Whether it's an individual product or a whole building, if it lasts longer, its environmental impact is amortized over a longer period of time. All other things being equal, a more durable material is a better environmental choice. Smart design is important here, too, however. If a durable material is intricately bound up in an assembly with short-lived products, it may be replaced before its time. Also, some interior finishes are replaced frequently owing to the demands of fashion, so they may not be the appropriate place to invest in durability.

To the landfill

How a material is handled once it is removed from the building should be determined when it is specified, Meadows says. Materials that are easily recycled, minimally processed, or biodegradable are best. Making it easy for materials to be isolated for reprocessing will improve the odds of future recycling.

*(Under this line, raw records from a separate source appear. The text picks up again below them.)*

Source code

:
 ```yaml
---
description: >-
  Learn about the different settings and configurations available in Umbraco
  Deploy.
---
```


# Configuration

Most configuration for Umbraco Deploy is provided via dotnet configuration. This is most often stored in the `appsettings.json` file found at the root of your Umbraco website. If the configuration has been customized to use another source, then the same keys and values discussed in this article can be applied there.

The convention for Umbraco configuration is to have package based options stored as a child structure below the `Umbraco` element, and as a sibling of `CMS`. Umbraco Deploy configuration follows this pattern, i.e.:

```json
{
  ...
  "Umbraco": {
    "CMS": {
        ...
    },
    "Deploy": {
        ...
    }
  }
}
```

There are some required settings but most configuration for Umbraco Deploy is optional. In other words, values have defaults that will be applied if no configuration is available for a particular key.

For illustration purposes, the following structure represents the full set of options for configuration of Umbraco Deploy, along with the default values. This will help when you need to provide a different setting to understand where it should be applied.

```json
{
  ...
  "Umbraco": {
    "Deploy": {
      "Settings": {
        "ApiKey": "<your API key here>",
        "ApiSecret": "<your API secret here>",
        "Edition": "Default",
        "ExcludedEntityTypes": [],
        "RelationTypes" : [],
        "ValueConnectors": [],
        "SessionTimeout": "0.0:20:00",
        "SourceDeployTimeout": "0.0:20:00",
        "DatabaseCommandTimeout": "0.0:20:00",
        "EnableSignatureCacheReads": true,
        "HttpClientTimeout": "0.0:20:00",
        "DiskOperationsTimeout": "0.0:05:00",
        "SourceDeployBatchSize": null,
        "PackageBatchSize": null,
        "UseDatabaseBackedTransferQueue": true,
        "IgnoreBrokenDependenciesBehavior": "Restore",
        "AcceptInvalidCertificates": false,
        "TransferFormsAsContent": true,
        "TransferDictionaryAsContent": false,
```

Wood treated with preservatives, such as chromated copper arsenate, works well during its life in the building but poses problems in the waste stream. It is almost impossible to recycle and is not safe to incinerate or deposit in landfills. A better choice would be to use recycled plastic lumber.

Green team

Specifying green materials accounts for just one step in the environmental design process. And even if a product is listed in the specs, it won't necessarily end up in the building. Environmental criteria must appear prominently in the specs, especially if substitutions will be allowed. Meadows recommends adding an "environmental requirements" article to each technical section in which green products are specified. Otherwise, these requirements might not be noticed. She also suggests listing contact names for any nonstandard products. The architect might even call the manufacturers and alert them to the fact that a project is going out to bid with their products listed.

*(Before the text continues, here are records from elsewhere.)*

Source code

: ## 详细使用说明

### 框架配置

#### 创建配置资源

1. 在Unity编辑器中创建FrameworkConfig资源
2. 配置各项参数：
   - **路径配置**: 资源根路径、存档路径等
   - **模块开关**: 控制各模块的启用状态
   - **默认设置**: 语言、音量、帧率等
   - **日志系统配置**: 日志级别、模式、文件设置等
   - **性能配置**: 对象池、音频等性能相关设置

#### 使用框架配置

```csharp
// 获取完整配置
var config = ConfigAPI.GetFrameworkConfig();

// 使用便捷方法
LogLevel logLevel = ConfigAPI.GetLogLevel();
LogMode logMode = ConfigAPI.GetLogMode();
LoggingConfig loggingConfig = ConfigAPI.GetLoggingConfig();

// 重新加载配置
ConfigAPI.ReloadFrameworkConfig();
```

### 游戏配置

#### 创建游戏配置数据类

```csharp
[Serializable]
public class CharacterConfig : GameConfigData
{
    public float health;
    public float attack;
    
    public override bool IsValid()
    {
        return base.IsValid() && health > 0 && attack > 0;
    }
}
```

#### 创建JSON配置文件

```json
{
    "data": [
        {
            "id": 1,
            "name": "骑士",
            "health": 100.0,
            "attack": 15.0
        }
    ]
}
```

Architects who use unconventional materials must be prepared to document their performance. At the World Resources Institute, "absolutely everything was challenged by the contractor and subcontractors," Mendler says. Having other members of the team involved from the onset of the project helps. "This is all so much simpler as long as everyone starts out making the environment a priority," she adds. "Incorporating sustainable materials is, more than anything, a matter of habit. When you're used to a material, it is hard to change to something new. But when everyone is working together, that effort is minimized. And it becomes worthwhile."

More about sustainability

The Environmental Building News Product Catalog, organized by CSI number, includes a green-products directory, descriptions of more than 1,300 green products, and a binder of product literature.

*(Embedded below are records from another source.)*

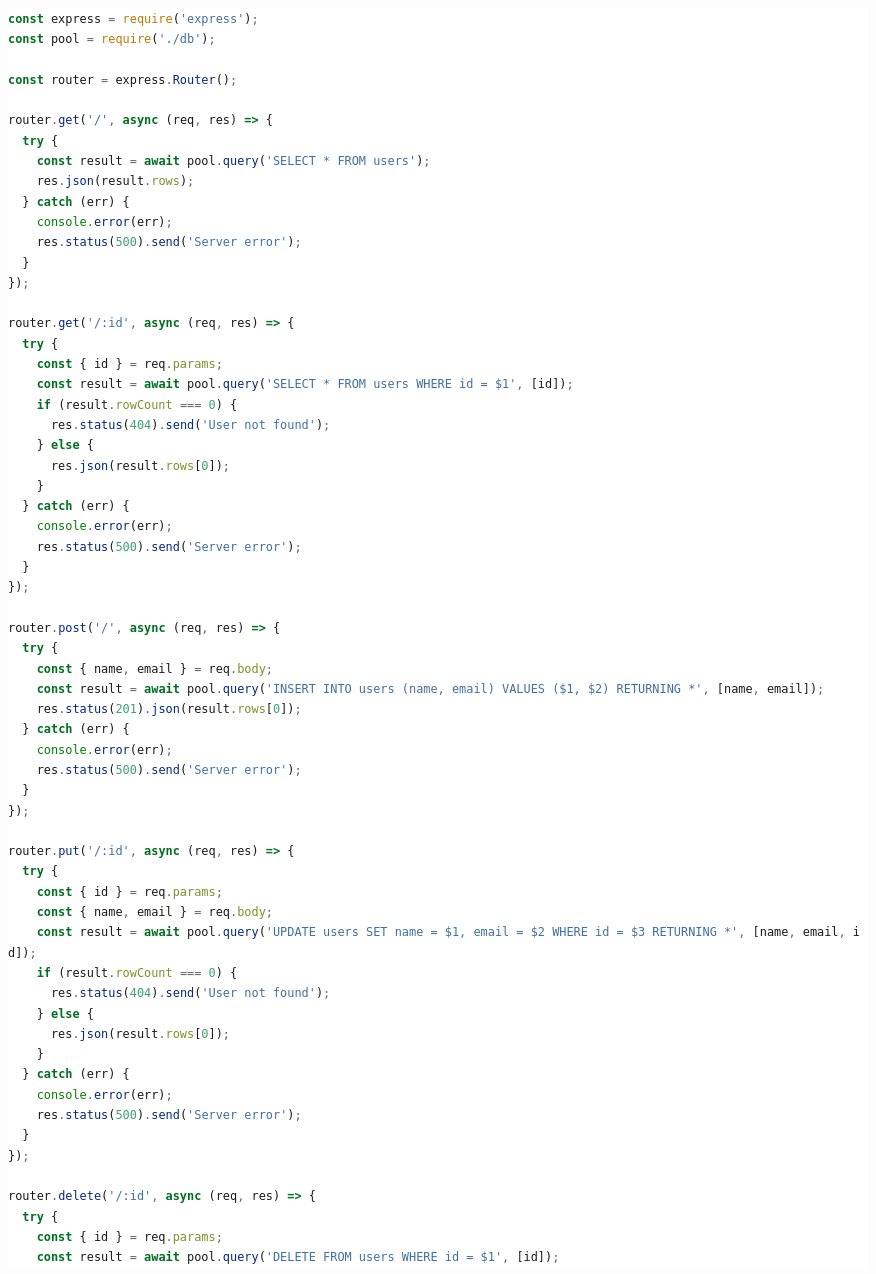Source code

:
 ```js
const express = require('express');
const pool = require('./db');

const router = express.Router();

router.get('/', async (req, res) => {
  try {
    const result = await pool.query('SELECT * FROM users');
    res.json(result.rows);
  } catch (err) {
    console.error(err);
    res.status(500).send('Server error');
  }
});

router.get('/:id', async (req, res) => {
  try {
    const { id } = req.params;
    const result = await pool.query('SELECT * FROM users WHERE id = $1', [id]);
    if (result.rowCount === 0) {
      res.status(404).send('User not found');
    } else {
      res.json(result.rows[0]);
    }
  } catch (err) {
    console.error(err);
    res.status(500).send('Server error');
  }
});

router.post('/', async (req, res) => {
  try {
    const { name, email } = req.body;
    const result = await pool.query('INSERT INTO users (name, email) VALUES ($1, $2) RETURNING *', [name, email]);
    res.status(201).json(result.rows[0]);
  } catch (err) {
    console.error(err);
    res.status(500).send('Server error');
  }
});

router.put('/:id', async (req, res) => {
  try {
    const { id } = req.params;
    const { name, email } = req.body;
    const result = await pool.query('UPDATE users SET name = $1, email = $2 WHERE id = $3 RETURNING *', [name, email, id]);
    if (result.rowCount === 0) {
      res.status(404).send('User not found');
    } else {
      res.json(result.rows[0]);
    }
  } catch (err) {
    console.error(err);
    res.status(500).send('Server error');
  }
});

router.delete('/:id', async (req, res) => {
  try {
    const { id } = req.params;
    const result = await pool.query('DELETE FROM users WHERE id = $1', [id]);
```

Environmental Building News also publishes a monthly newsletter with reviews of green-building products and analyses of design strategies. 800-861-0954.

The REDI Guide is a free, online database of green-building products searchable by product name or CSI number.

The AIA's Environmental Resource Guide consists of material reports with detailed life-cycle analyses of most major building materials. Reports compare the environmental profile of various materials for a particular assembly or function. Case studies are also included. Available as a three-ring binder or CD-ROM. John Wiley & Sons. 800/225-5945.

The West Coast Architectural Resource Guide and Database by the Northern California chapter of Architects/Designers/Planners for Social Responsibility (ADPSR) is a comprehensive listing of green products for the region. It's available either in paperback or on CD-ROM. 510/841-1039.

The Guide to Resource Efficient Building Elements is an annotated paperback directory of materials for residential and small commercial construction from the Center for Resourceful Building Technology. 406/549-7678.

The Harris Directory is a reference for recycled-content building materials. Online subscription available.


  1. What constitutes the life cycle of a sustainable material?

  2. What are the advantages of using local materials for construction?

  3. How can products and materials be selected to reduce indoor-air-quality issues?

  4. How are the specified materials integrated into the building without difficulties?